BEGIN SUPPLIED RECORDS
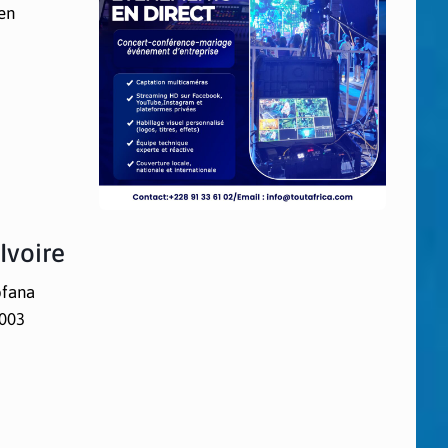
 en
’Ivoire
ofana
003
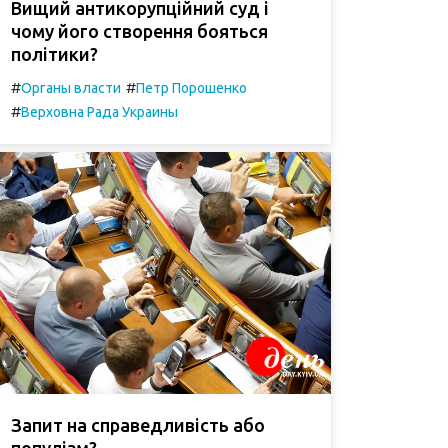
Вищий антикорупційний суд і
чому його створення бояться
політики?
#
#
Органы власти
Петр Порошенко
#
Верховна Рада Украины
Запит на справедливість або
популізм?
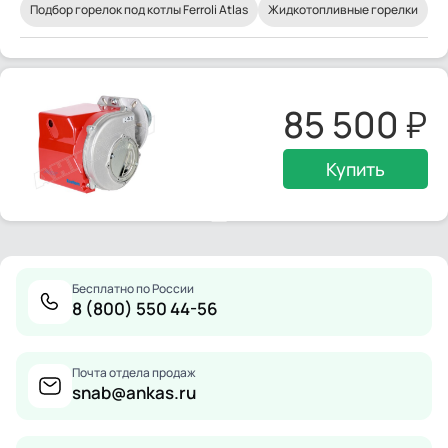
Подбор горелок под котлы Ferroli Atlas
Жидкотопливные горелки
85 500
Купить
Бесплатно по России
8 (800) 550 44-56
Почта отдела продаж
snab@ankas.ru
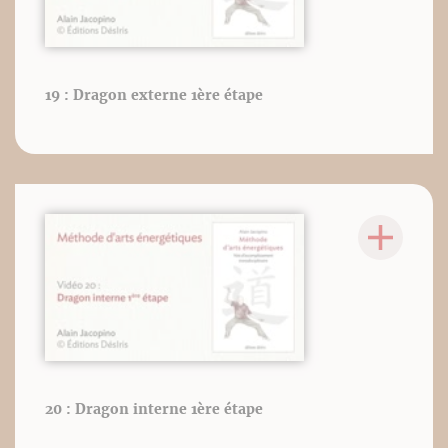
19 : Dragon externe 1ère étape
20 : Dragon interne 1ère étape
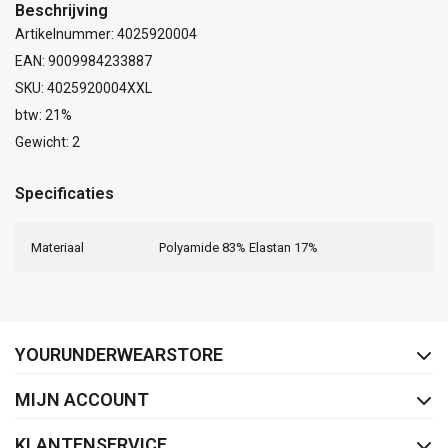
Beschrijving
Artikelnummer: 4025920004
EAN: 9009984233887
SKU: 4025920004XXL
btw: 21%
Gewicht: 2
Specificaties
Materiaal
Polyamide 83% Elastan 17%
FACEBOOK
INSTAGRAM
YOURUNDERWEARSTORE
MIJN ACCOUNT
KLANTENSERVICE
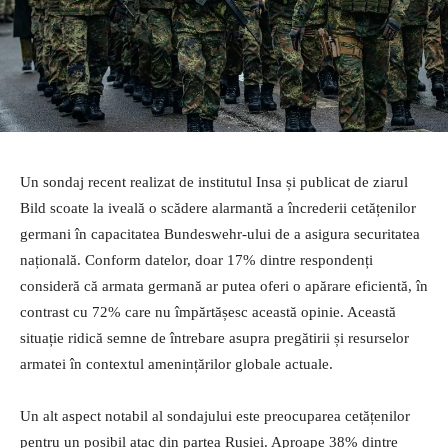
Un sondaj recent realizat de institutul Insa și publicat de ziarul
Bild scoate la iveală o scădere alarmantă a încrederii cetățenilor
germani în capacitatea Bundeswehr-ului de a asigura securitatea
națională. Conform datelor, doar 17% dintre respondenți
consideră că armata germană ar putea oferi o apărare eficientă, în
contrast cu 72% care nu împărtășesc această opinie. Această
situație ridică semne de întrebare asupra pregătirii și resurselor
armatei în contextul amenințărilor globale actuale.
Un alt aspect notabil al sondajului este preocuparea cetățenilor
pentru un posibil atac din partea Rusiei. Aproape 38% dintre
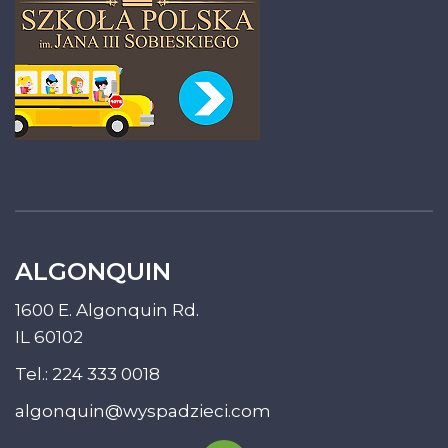
ALGONQUIN
1600 E. Algonquin Rd.
IL 60102
Tel.:
224 333 0018
algonquin@wyspadzieci.com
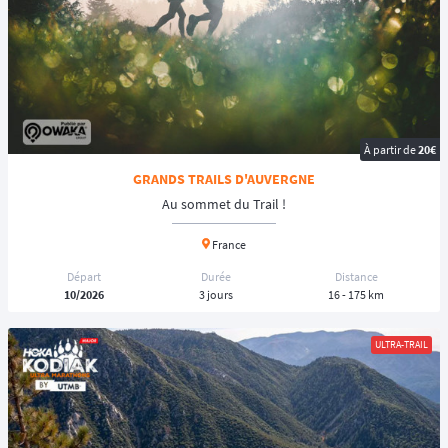
À partir de
20€
GRANDS TRAILS D'AUVERGNE
Au sommet du Trail !
France
Départ
Durée
Distance
10/2026
3 jours
16 - 175 km
ULTRA-TRAIL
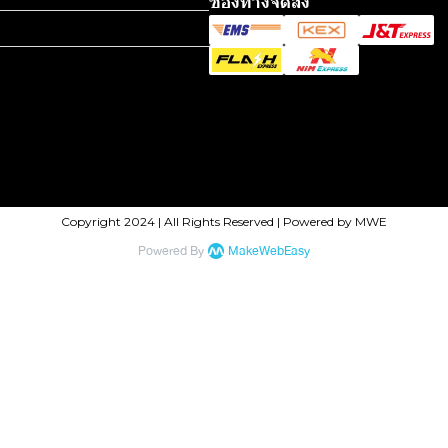
ช่องทางจัดส่ง
Copyright 2024 | All Rights Reserved | Powered by MWE
Powered By
MakeWebEasy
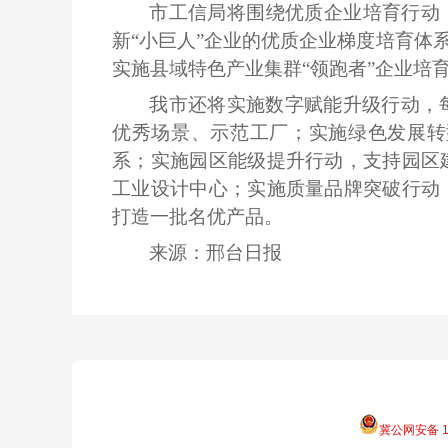
市工信局将围绕优质企业培育行动
新“小巨人”企业的优质企业梯度培育体
实施县域特色产业集群“领跑者”企业培育行
我市还将实施数字赋能升级行动，
优秀场景、示范工厂；实施绿色发展转
系；实施园区能级提升行动，支持园区
工业设计中心；实施质量品牌突破行动
打造一批名优产品。
来源：邢台日报
冀公网安备 13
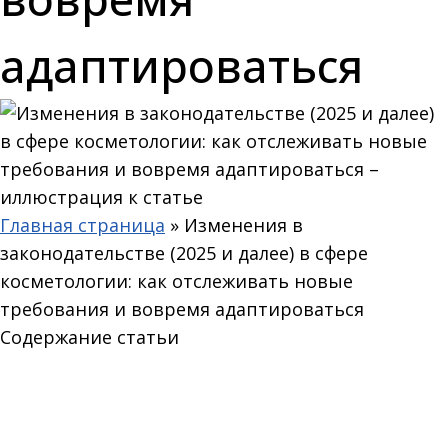
адаптироваться
Главная страница
»
Изменения в
законодательстве (2025 и далее) в сфере
косметологии: как отслеживать новые
требования и вовремя адаптироваться
Содержание статьи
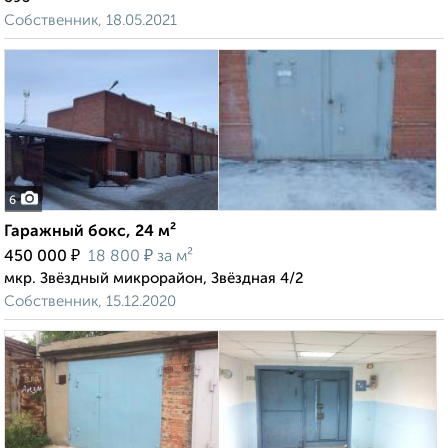
Собственник, 18.05.2021
6
Гаражный бокс, 24 м²
₽
₽
450 000
18 800
за м²
мкр. Звёздный микрорайон, Звёздная 4/2
Собственник, 15.12.2020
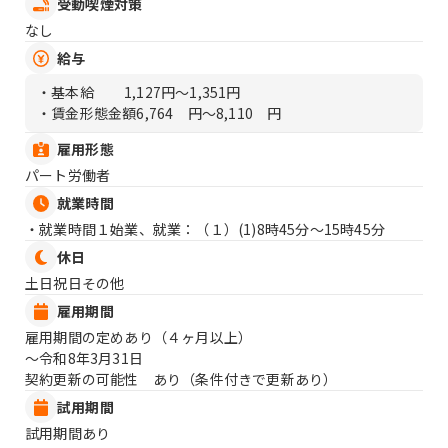
受動喫煙対策
なし
給与
・基本給
1,127円〜1,351円
・賃金形態金額
6,764 円〜8,110 円
雇用形態
パート労働者
就業時間
・就業時間１始業、就業：（１）
(1)8時45分〜15時45分
休日
土日祝日その他
雇用期間
雇用期間の定めあり（４ヶ月以上）
〜令和8年3月31日
契約更新の可能性 あり（条件付きで更新あり）
試用期間
試用期間あり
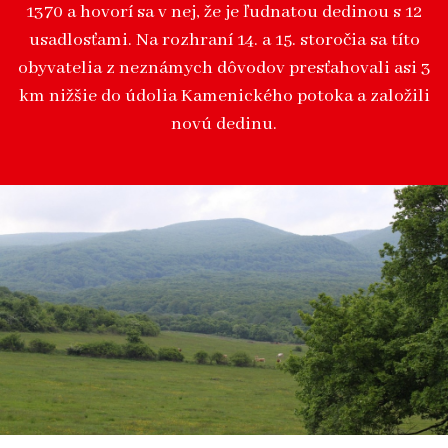
1370 a hovorí sa v nej, že je ľudnatou dedinou s 12
usadlosťami. Na rozhraní 14. a 15. storočia sa títo
obyvatelia z neznámych dôvodov presťahovali asi 3
km nižšie do údolia Kamenického potoka a založili
novú dedinu.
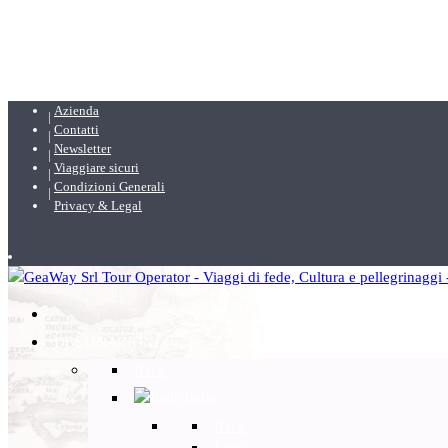
Azienda
Contatti
Newsletter
Viaggiare sicuri
Condizioni Generali
Privacy & Legal
DESTINAZIONI
Back
Italia
Back
Lazio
END SUPPLIED RECORDS
** INSTRUCTION **
Apart from the images, please copy every line of the data exactly as written.

** COMPLETED EXERCISE **
 en
’Ivoire
ofana
003
Вищий антикорупційний суд і
чому його створення бояться
політики?
#
#
Органы власти
Петр Порошенко
#
Верховна Рада Украины
Запит на справедливість або
популізм?
Подбор горелок под котлы Ferroli Atlas
Жидкотопливные горелки
85 500
Купить
Бесплатно по России
8 (800) 550 44-56
Почта отдела продаж
snab@ankas.ru
19 : Dragon externe 1ère étape
20 : Dragon interne 1ère étape
Beschrijving
Artikelnummer: 4025920004
EAN: 9009984233887
SKU: 4025920004XXL
btw: 21%
Gewicht: 2
Specificaties
Materiaal
Polyamide 83% Elastan 17%
FACEBOOK
INSTAGRAM
YOURUNDERWEARSTORE
MIJN ACCOUNT
KLANTENSERVICE
Un sondaj recent realizat de institutul Insa și publicat de ziarul
Bild scoate la iveală o scădere alarmantă a încrederii cetățenilor
germani în capacitatea Bundeswehr-ului de a asigura securitatea
națională. Conform datelor, doar 17% dintre respondenți
consideră că armata germană ar putea oferi o apărare eficientă, în
contrast cu 72% care nu împărtășesc această opinie. Această
situație ridică semne de întrebare asupra pregătirii și resurselor
armatei în contextul amenințărilor globale actuale.
Un alt aspect notabil al sondajului este preocuparea cetățenilor
pentru un posibil atac din partea Rusiei. Aproape 38% dintre
ALGONQUIN
1600 E. Algonquin Rd.
IL 60102
Tel.:
224 333 0018
algonquin@wyspadzieci.com
À partir de
20€
GRANDS TRAILS D'AUVERGNE
Au sommet du Trail !
France
Départ
Durée
Distance
10/2026
3 jours
16 - 175 km
ULTRA-TRAIL
ช่องทางจัดส่ง
Copyright 2024 | All Rights Reserved | Powered by MWE
Powered By
MakeWebEasy
市工信局将围绕优质企业培育行动
新“小巨人”企业的优质企业梯度培育体
实施县域特色产业集群“领跑者”企业培育行
我市还将实施数字赋能升级行动，
优秀场景、示范工厂；实施绿色发展转
系；实施园区能级提升行动，支持园区
工业设计中心；实施质量品牌突破行动
打造一批名优产品。
来源：邢台日报
冀公网安备 13
адаптироваться
Главная страница
»
Изменения в
законодательстве (2025 и далее) в сфере
косметологии: как отслеживать новые
требования и вовремя адаптироваться
Содержание статьи
Собственник, 18.05.2021
6
Гаражный бокс, 24 м²
₽
₽
450 000
18 800
за м²
мкр. Звёздный микрорайон, Звёздная 4/2
Собственник, 15.12.2020
受動喫煙対策
なし
給与
・基本給
1,127円〜1,351円
・賃金形態金額
6,764 円〜8,110 円
雇用形態
パート労働者
就業時間
・就業時間１始業、就業：（１）
(1)8時45分〜15時45分
休日
土日祝日その他
雇用期間
雇用期間の定めあり（４ヶ月以上）
〜令和8年3月31日
契約更新の可能性 あり（条件付きで更新あり）
試用期間
試用期間あり
1370 a hovorí sa v nej, že je ľudnatou dedinou s 12
usadlosťami. Na rozhraní 14. a 15. storočia sa títo
obyvatelia z neznámych dôvodov presťahovali asi 3
km nižšie do údolia Kamenického potoka a založili
novú dedinu.
Azienda
Contatti
Newsletter
Viaggiare sicuri
Condizioni Generali
Privacy & Legal
DESTINAZIONI
Back
Italia
Back
Lazio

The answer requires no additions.